> [Required work]
Your answer must be only the lines below from the one containing "breakfast: 3 camere" through the one containing "International) félicite le", copied exactly, with the pictures left out.

Saved entries
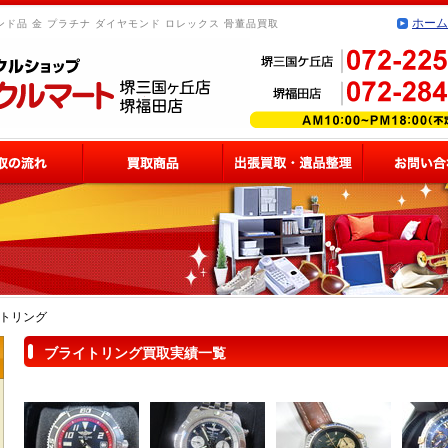
ホーム
ド品 金 プラチナ ダイヤモンド ロレックス 骨董品買取
トリング
ブライトリング買取実績一覧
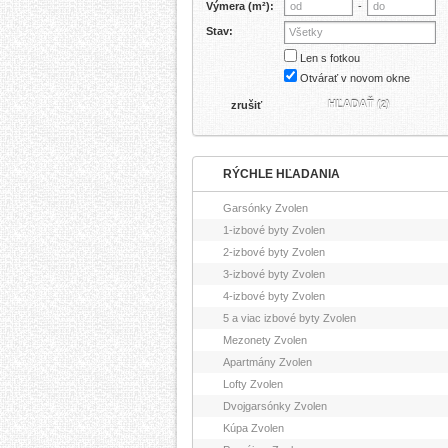
Výmera (m²):
-
Stav:
Všetky
Len s fotkou
Otvárať v novom okne
HĽADAŤ (
)
zrušiť
2
RÝCHLE HĽADANIA
Garsónky Zvolen
1-izbové byty Zvolen
2-izbové byty Zvolen
3-izbové byty Zvolen
4-izbové byty Zvolen
5 a viac izbové byty Zvolen
Mezonety Zvolen
Apartmány Zvolen
Lofty Zvolen
Dvojgarsónky Zvolen
Kúpa Zvolen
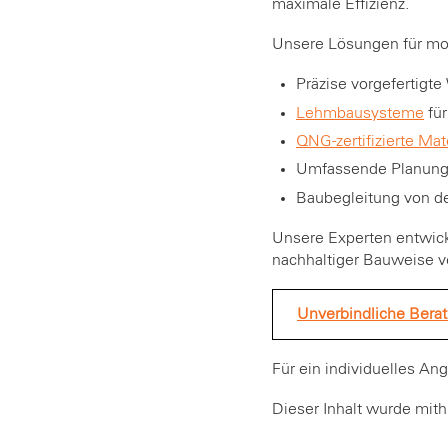
maximale Effizienz.
Unsere Lösungen für mo
Präzise vorgefertigt
Lehmbausysteme
für
QNG-zertifizierte Mat
Umfassende Planungs
Baubegleitung von de
Unsere Experten entwick
nachhaltiger Bauweise v
Unverbindliche Bera
Für ein individuelles An
Dieser Inhalt wurde mithi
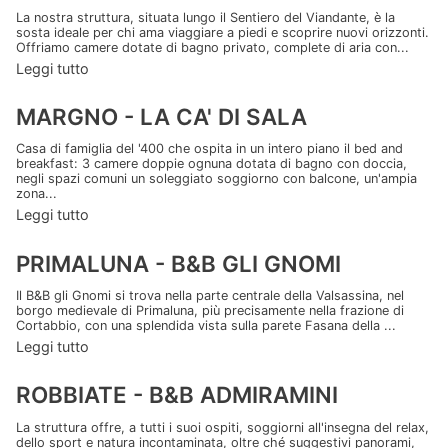
La nostra struttura, situata lungo il Sentiero del Viandante, è la
sosta ideale per chi ama viaggiare a piedi e scoprire nuovi orizzonti.
Offriamo camere dotate di bagno privato, complete di aria con...
Leggi tutto
MARGNO - LA CA' DI SALA
Casa di famiglia del '400 che ospita in un intero piano il bed and
breakfast: 3 camere doppie ognuna dotata di bagno con doccia,
negli spazi comuni un soleggiato soggiorno con balcone, un'ampia
zona...
Leggi tutto
PRIMALUNA - B&B GLI GNOMI
Il B&B gli Gnomi si trova nella parte centrale della Valsassina, nel
borgo medievale di Primaluna, più precisamente nella frazione di
Cortabbio, con una splendida vista sulla parete Fasana della ...
Leggi tutto
ROBBIATE - B&B ADMIRAMINI
La struttura offre, a tutti i suoi ospiti, soggiorni all'insegna del relax,
dello sport e natura incontaminata, oltre ché suggestivi panorami,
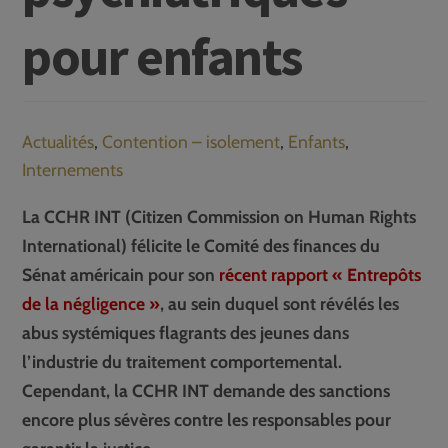
pour enfants
Actualités
,
Contention – isolement
,
Enfants
,
Internements
La CCHR INT (Citizen Commission on Human Rights
International) félicite le Comité des finances du
Sénat américain pour son
récent rapport « Entrepôts
de la négligence »
, au sein duquel sont révélés les
abus systémiques flagrants des jeunes dans
l’industrie du traitement comportemental.
Cependant, la CCHR INT demande des sanctions
encore plus sévères contre les responsables pour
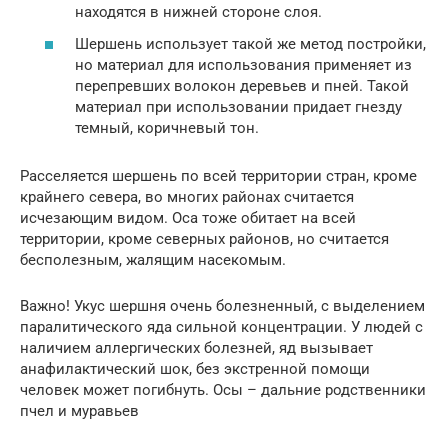
находятся в нижней стороне слоя.
Шершень использует такой же метод постройки,
но материал для использования применяет из
перепревших волокон деревьев и пней. Такой
материал при использовании придает гнезду
темный, коричневый тон.
Расселяется шершень по всей территории стран, кроме
крайнего севера, во многих районах считается
исчезающим видом. Оса тоже обитает на всей
территории, кроме северных районов, но считается
бесполезным, жалящим насекомым.
Важно! Укус шершня очень болезненный, с выделением
паралитического яда сильной концентрации. У людей с
наличием аллергических болезней, яд вызывает
анафилактический шок, без экстренной помощи
человек может погибнуть. Осы – дальние родственники
пчел и муравьев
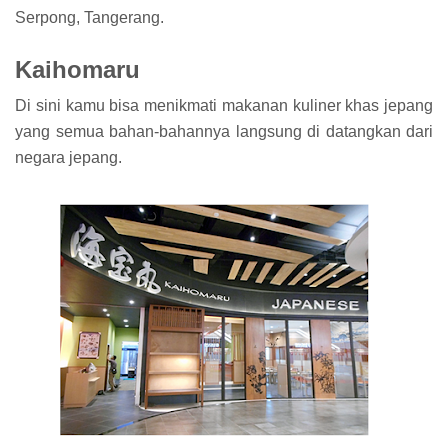
Serpong, Tangerang.
Kaihomaru
Di sini kamu bisa menikmati makanan kuliner khas jepang
yang semua bahan-bahannya langsung di datangkan dari
negara jepang.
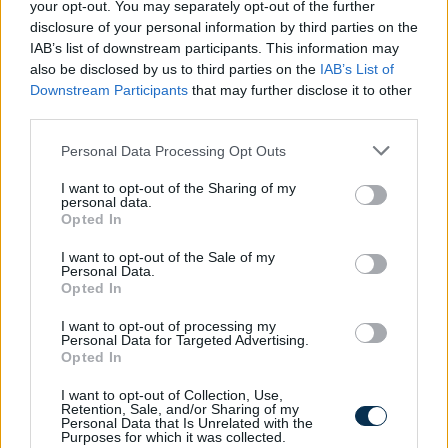
2026.08.07. 09:28
your opt-out. You may separately opt-out of the further
disclosure of your personal information by third parties on the
IAB’s list of downstream participants. This information may
also be disclosed by us to third parties on the
IAB’s List of
Downstream Participants
that may further disclose it to other
third parties.
Please note that this website/app uses one or more Google
Personal Data Processing Opt Outs
services and may gather and store information including but
not limited to your visit or usage behaviour. You may click to
I want to opt-out of the Sharing of my
personal data.
grant or deny consent to Google and its third-party tags to
Opted In
use your data for below specified purposes in below Google
consent section.
I want to opt-out of the Sale of my
Personal Data.
Opted In
I want to opt-out of processing my
Personal Data for Targeted Advertising.
Opted In
»
És ezeket kiszámoltad már?
I want to opt-out of Collection, Use,
Retention, Sale, and/or Sharing of my
Personal Data that Is Unrelated with the
Purposes for which it was collected.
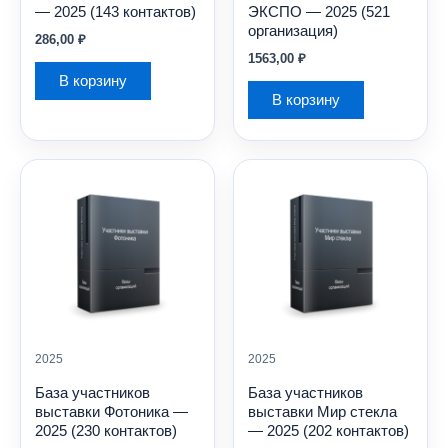
— 2025 (143 контактов)
ЭКСПО — 2025 (521
организация)
286,00
₽
1563,00
₽
В корзину
В корзину
2025
2025
База участников
База участников
выставки Фотоника —
выставки Мир стекла
2025 (230 контактов)
— 2025 (202 контактов)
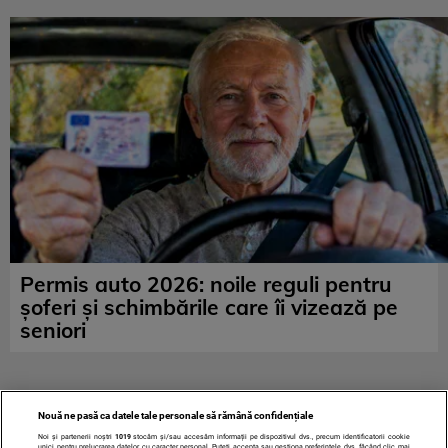
Permis auto 2026: noile reguli pentru
șoferi și schimbările care îi vizează pe
seniori
Nouă ne pasă ca datele tale personale să rămână confidențiale
Noi și partenerii noștri
1019
stocăm și/sau accesăm informații pe dispozitivul dvs., precum identificatorii cookie
unici pentru prelucrarea datelor cu caracter personal. Puteți accepta sau gestiona preferințele dvs. făcând clic mai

> [Result of this exercise]
breakfast: 3 camere doppie ognuna dotata di bagno con doccia,
negli spazi comuni un soleggiato soggiorno con balcone, un'ampia
zona...
Leggi tutto
PRIMALUNA - B&B GLI GNOMI
Il B&B gli Gnomi si trova nella parte centrale della Valsassina, nel
borgo medievale di Primaluna, più precisamente nella frazione di
Cortabbio, con una splendida vista sulla parete Fasana della ...
Leggi tutto
ROBBIATE - B&B ADMIRAMINI
La struttura offre, a tutti i suoi ospiti, soggiorni all'insegna del relax,
dello sport e natura incontaminata, oltre ché suggestivi panorami,
pour enfants
Actualités
,
Contention – isolement
,
Enfants
,
Internements
La CCHR INT (Citizen Commission on Human Rights
International) félicite le Comité des finances du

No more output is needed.